Parlamentares ligados ao campo bolsonarista articulam mudanças na PEC que discute o fim da escala 6x1 para incluir um modelo alternativo de contratação trabalhista com maior flexibilização das regras da Consolidação das Leis do Trabalho (CLT).
A iniciativa é liderada pelo deputado Sóstenes Cavalcante, líder do Partido Liberal na Câmara, e pela deputada Caroline de Toni, presidente da Frente Parlamentar pelo Livre Mercado.
Os parlamentares protocolaram pedidos para anexar à PEC do fim da escala 6x1 uma segunda proposta de emenda constitucional que cria a possibilidade de contratos com pagamento por hora trabalhada mediante acordo direto entre empregador e funcionário.
A proposta foi apresentada pelo deputado Maurício Marcon.
O texto prevê jornada de até 44 horas semanais em formato flexível, desde que exista acordo individual entre as partes.
Segundo os defensores da proposta, a medida ampliaria a liberdade contratual nas relações de trabalho e reduziria amarras regulatórias consideradas excessivas.
“A apreciação conjunta contribui para o fortalecimento da segurança jurídica e para o aprimoramento do ambiente regulatório do trabalho”, afirmou Caroline de Toni ao defender a proposta.
A deputada argumenta ainda que o modelo permitiria ao Congresso analisar diferentes formatos de contratação, preservando direitos fundamentais dos trabalhadores e regras constitucionais de proteção social.
Mesmo com o pedido de anexação, caberá ao relator da PEC na comissão especial da Câmara, o deputado Leo Prates, decidir se o texto sobre flexibilização trabalhista será incorporado ao relatório final.
Caso a proposta fique fora do parecer, parlamentares da oposição ainda poderão apresentar emendas durante a tramitação na comissão ou no plenário da Câmara.
Atualmente, o modelo de trabalho intermitente já é permitido no Brasil desde a reforma trabalhista de 2017, mas possui limitações previstas em lei e em convenções coletivas.
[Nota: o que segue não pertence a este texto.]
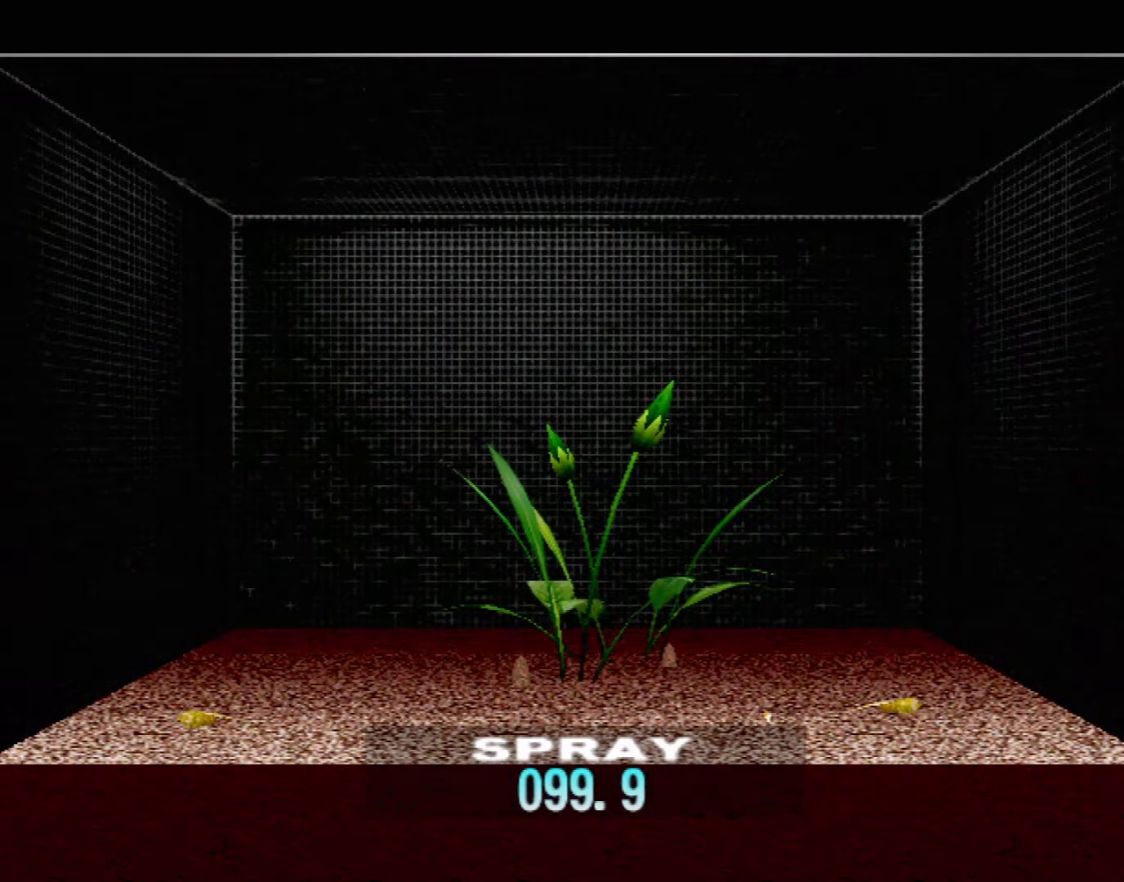
{"buttons": [], "left_stick": "center", "events": []}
A nova PEC, porém, amplia a possibilidade de negociação individual entre patrão e empregado, permitindo que contratos individuais tenham prevalência sobre acordos coletivos em determinados casos.
O debate ocorre em meio à intensificação das discussões no Congresso sobre redução da jornada de trabalho e mudanças nas regras trabalhistas defendidas pelo governo do presidente Luiz Inácio Lula da Silva.